HKU-BAL / ClairS

ClairS - a deep-learning method for long-read somatic small variant calling
BSD 3-Clause "New" or "Revised" License
74 stars 7 forks source link

Very few somatic variants in output VCF #36

Closed mdehankar3 closed 1 month ago

mdehankar3 commented 1 month ago

Hello, The outputs from running ClairS on PacBio (hifi_revio platform) are providing less than 5 somatic SNVs. We identified multiple high-confidence somatic variants from short-read sequencing on same set of samples, so we are expecting more than the observed somatic hits from corresponding PacBio sequencing.
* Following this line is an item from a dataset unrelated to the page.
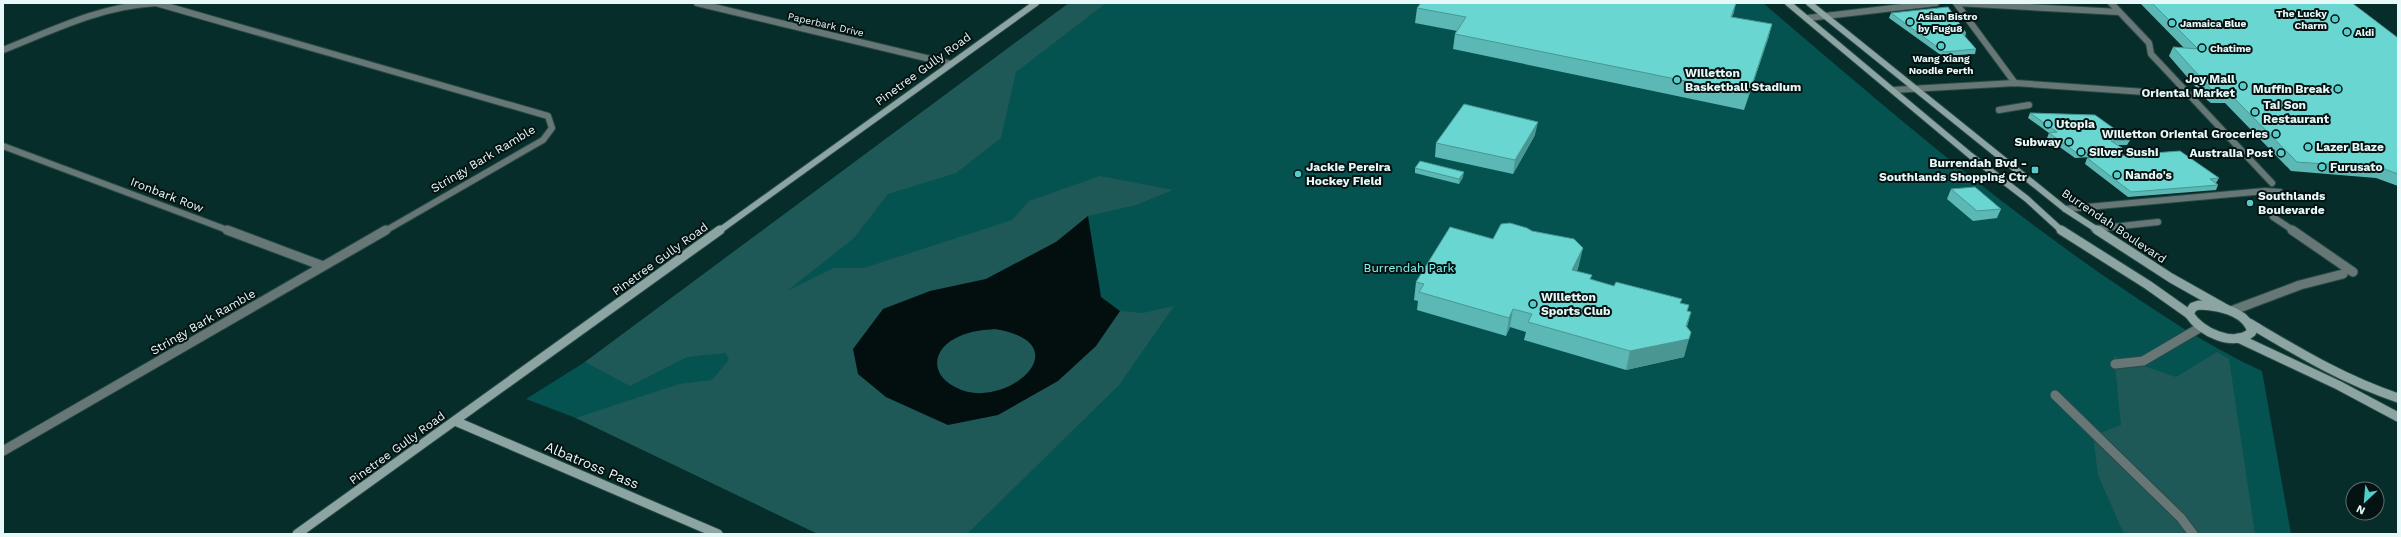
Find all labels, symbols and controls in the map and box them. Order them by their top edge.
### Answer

On troubleshooting, log file 3-1_CPT.log for creating pair tensor show zero tensors generated for all chunks across all chromosomes, and 3-2_PREDICT.log similarly show zero processed positions across all chunks. Logs 1_EC.log, 2-1_CPT.log and 2-2_PREDICT.log show there are positions being processed until step 2 but being filtered in step 3. Log file 5_MV.log shows more than 100k full-alignment variants filtered by pileup .

I'm wondering what might be causing most variants to be filtered, and if there were specific parameter values that need tweaking for this set of samples. Any hints/resources will be helpful, thank you.

mdehankar3 commented 1 month ago

Closing this issue: found repeated read names in input BAMs causing downstream issues, unrelated to ClairS.